TV As you know it's been a difficult few weeks, but today I'm beaming, absolutely beaming. There are certain pop culture moments which seem so unlikely that the world, or at least your Twitter timeline seems to stop because it can't quite grasp what just happened (unless the server's gone down again). "I'm a doctor, but probably not the one you were expecting" is pretty high on the list Doctor Who wise but taking a break in the middle of watching The Green Knight* and discovering that Russell T Davies, Russell T Davies for goodnesss sake, is returning as showrunner for the 60th year and beyond is pretty high up there.

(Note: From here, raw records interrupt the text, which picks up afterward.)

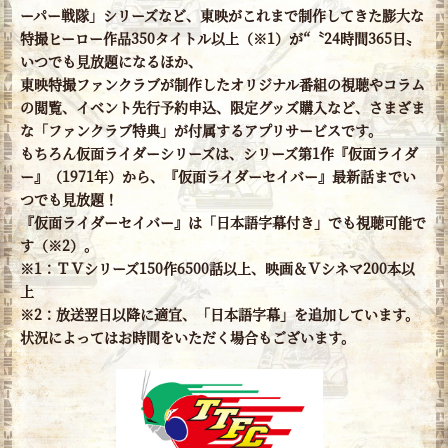
ーパー戦隊」シリーズなど、東映がこれまで制作してきた膨大な
特撮ヒーロー作品350タイトル以上（※1）が“〝24時間365日〟
いつでも見放題になるほか、
東映特撮ファンクラブが制作したオリジナル番組の視聴やコラム
の閲覧、イベント先行予約申込、限定グッズ購入など、さまざま
な「ファンクラブ特典」が付属するアプリサービスです。
もちろん仮面ライダーシリーズは、シリーズ第1作『仮面ライダ
ー』（1971年）から、『仮面ライダーセイバー』最新話までい
つでも見放題！
『仮面ライダーセイバー』は「日本語字幕付き」でも視聴可能で
す（※2）。
※1：ＴＶシリーズ150作6500話以上、映画＆Ｖシネマ200本以
上
※2：放送翌日以降に適宜、「日本語字幕」を追加しています。
状況によってはお時間をいただく場合もございます。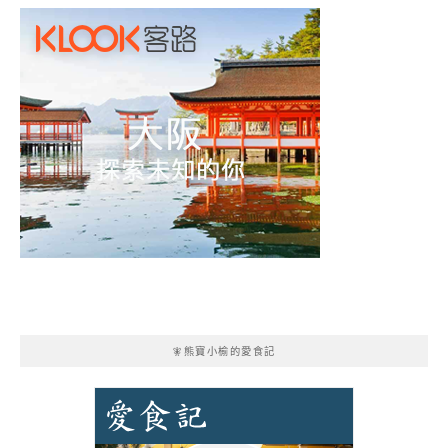
🧚熊寶小榆的愛食記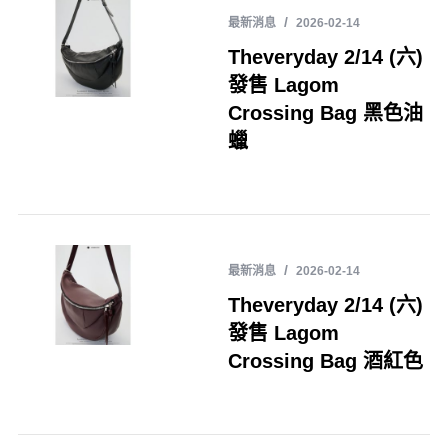
最新消息
2026-02-14
Theveryday 2/14 (六)
發售 Lagom
Crossing Bag 黑色油
蠟
最新消息
2026-02-14
Theveryday 2/14 (六)
發售 Lagom
Crossing Bag 酒紅色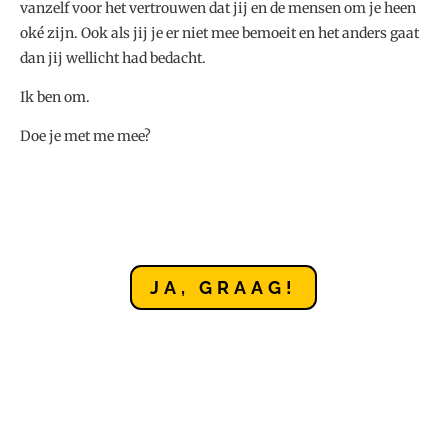
vanzelf voor het vertrouwen dat jij en de mensen om je heen
oké zijn. Ook als jij je er niet mee bemoeit en het anders gaat
dan jij wellicht had bedacht.
Ik ben om.
Doe je met me mee?
JA, GRAAG!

The BBC press release is here. There's scant information about anything much, as you might expect, other than that it's to be a co-production between BBC Studios and Bad Wolf, the production company set up by Julie Gardner and Jane Tranter, who's about page spends a whole paragraph comparing the revival's season one story arc to the Welsh TV production industry sending its work out into the world. They're putting the band back together and given Phil Collinson and Murray Gold both worked on It's A Sin, there's every chance they'll be returning too. It's Saturday tea time 2005 all over again. Again.
The press release is very careful to remind readers that there's another series and bit of Thirteenth Doctor stories to come (or however many Doctors there were before Jodie) and it is unfortunate that some extent this will overshadow the next year or so as people speculate about what the new RTD 2.0 will look like. But twas forever thus. Even back in the interdimensional non-space of the time vortex, when the general viewership didn't even know who was writing the show, the shift from one actor to another in the lead role was filled with fear and anticipation.
We await the Doctor Who Magazine interview within which Russell explains how he was persuaded to return, given the finality with which he communicated his desperation to leave to Ben Cook in their book The Writer's Tale. A very large cheque was possibly involved, or the fear of cancellation because no one else wanted to do it (called by no one the JNT manoeuvre) and the enticement of being able to make it in conjunction with his old friends. The previous workload seemed to break him last time so it is surprising that he'd want to do it all over again. Or perhaps he just watched The Timeless Child and wanted to take one for the team.
Not to chill your mellow, but there are a couple of issues. As we've retrospectively discovered, the production process on his previous tenure was not an altogether happy one, what with the harassment claims against Noel Clarke and John Barrowman getting his todger out in the workplace much to the amusement of cast and crewmembers who's livelihood depended on them finding it funny. Plus Christopher Eccleston still isn't happy with the BBC or indeed Davies and co because of things he saw during the process so don't expect to see him back for the 60th. Hopefully, as they say, lessons have been learned.
But what does this mean in the long term? Given how enamoured Russell is about the whole business surrounding Doctor Who, Big Finish is safe, Doctor Who Magazine will be taken care of (and include a few set visits again) and we might even get Doctor Who Confidential back. In the wider context, given that he's a collector himself and knows the pain of spines which don't match, the current logo might stay at least long enough for it to appear on all the BD boxsets. However flimsy it seemed at first, its grown on me, although I imagine the next one'll simply be the title of the series written in lowercase BBC Reith.
Before this is posted, some wild speculation. The next Doctor will be played by Lydia West assuming Romola's busy again. It'll return to Saturday nights but in an old old school twenty-five minute format with story lengths of up to four episodes returning the show to twenty-odd episodes a year without much of a change in production time and some added flexibility when it comes to "double banking" and providing more cliffhangers overall. Christmas Day episodes return although with longer seasons, they'll be woven into the fabric of those rather than standing alone.
Nevertheless this is brilliant news and I'm cracking out all of my prop words to celebrate. Including gap years, the revival's been running for over fifteen years which is a long time for any show, especially in this genre and the fact that it's receiving a new impetuous rather than suffering through the kind of managed decline some grandees who should know better predicted (he's well pleased now the cretin) is all to the good. That this show still has an imminent future on television and in such good hands is brilliant news and just what I needed to hear right now. I might even start writing reviews again.